Gottes Schöpfung braucht Wasser

Trockenheit und Dürre sind trotz einzelner Regenfälle in diesem Sommer in Deutschland weit verbreitet

Deutliches Zeichen der Dürre: Aufgesprungener Boden in Hessen. Foto: epd

Ein weiteres Zeichen des Wassermangels: Abgestorbene Kiefern in Sachsen-Anhalt. Foto: epd

Rot angezeigt: Extreme Trockenheit im Sommer 2020. Grafik: UFZ-Dürremonitor

Endlich Sommer. Die Sonne scheint, kein Tropfen Regen zu spüren: Jetzt beginnt das schöne Leben am Badesee, im Freibad, abends Grillen mit Freunden und ein Glas Roséwein auf der Terrasse genießen. Doch so sehr viele das Mittelmeer-Flair vor der Haustür lieben, so stark ächzt das Ökosystem. Denn die Flora und Fauna in Deutschland sind nicht für lange trockene und heiße Phasen geschaffen. „Sommer mit Dürre, Hitzewellen und Starkregen werden zunehmen“, sagt Cassandra Silk, Klimaschutzmanagerin der Evangelischen Kirche von Hessen und Nassau.

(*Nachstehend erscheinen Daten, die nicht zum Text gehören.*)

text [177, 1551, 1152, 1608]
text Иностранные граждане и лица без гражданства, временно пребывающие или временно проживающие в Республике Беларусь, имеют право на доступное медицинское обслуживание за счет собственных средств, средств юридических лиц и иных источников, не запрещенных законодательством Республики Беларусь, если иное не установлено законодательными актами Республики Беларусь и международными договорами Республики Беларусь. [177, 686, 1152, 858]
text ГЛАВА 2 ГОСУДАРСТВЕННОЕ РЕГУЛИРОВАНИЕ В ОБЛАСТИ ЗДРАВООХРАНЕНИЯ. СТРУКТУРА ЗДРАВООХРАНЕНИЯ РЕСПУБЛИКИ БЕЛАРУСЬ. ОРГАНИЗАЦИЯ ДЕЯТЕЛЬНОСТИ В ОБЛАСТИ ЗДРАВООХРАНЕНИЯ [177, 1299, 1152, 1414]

Dieses Jahr ist es laut Meteorologen bisher wieder zu heiß und zu trocken: Die ersten drei Monate sind laut Deutschem Wetterdienst das wärmste erste Quartal seit 100 Jahren. Mit knapp 17 Liter Niederschlag pro Quadratmeter regnete es nicht mal ein Drittel der üblichen 58 Liter pro Quadratmeter. In manchen Regionen fiel gar kein Tropfen. Im Mai nur die Hälfte der üblichen Regenmenge. Doch selbst ein leichter Regen wie in den vergangenen Wochen hilft nicht viel. „Der Regen von heute wird erst – wenn überhaupt – zeitverzögert am Grundwasserpegel ankommen“, sagt Silk. Und genau dort fehlt er in manchen Gegenden massiv.

Der Hydrologe Dietrich Borchardt erklärt: Der Regen ist zwar in die oberen Bodenschichten bis etwa einen halben Meter gesickert, aber nicht weiter: Bäume wurzeln viele Meter tiefer, Grundwasser wird in noch größeren Tiefen gewonnen. Starkregen, wie er nach Gewittern fällt, hilft gegen die Trockenheit kaum. „Der Boden kann ihn gar nicht aufnehmen, ein Großteil des Wassers fließt oberflächlich ab“, so Cassandra Silk. Um die Trockenheit abschätzen und verdeutlichen zu können, führt das Helmholtz-Zentrum für Umweltforschung einen Dürremonitor. Das Online-Tool zeigt für etliche Regionen eine außergewöhnliche Dürre an.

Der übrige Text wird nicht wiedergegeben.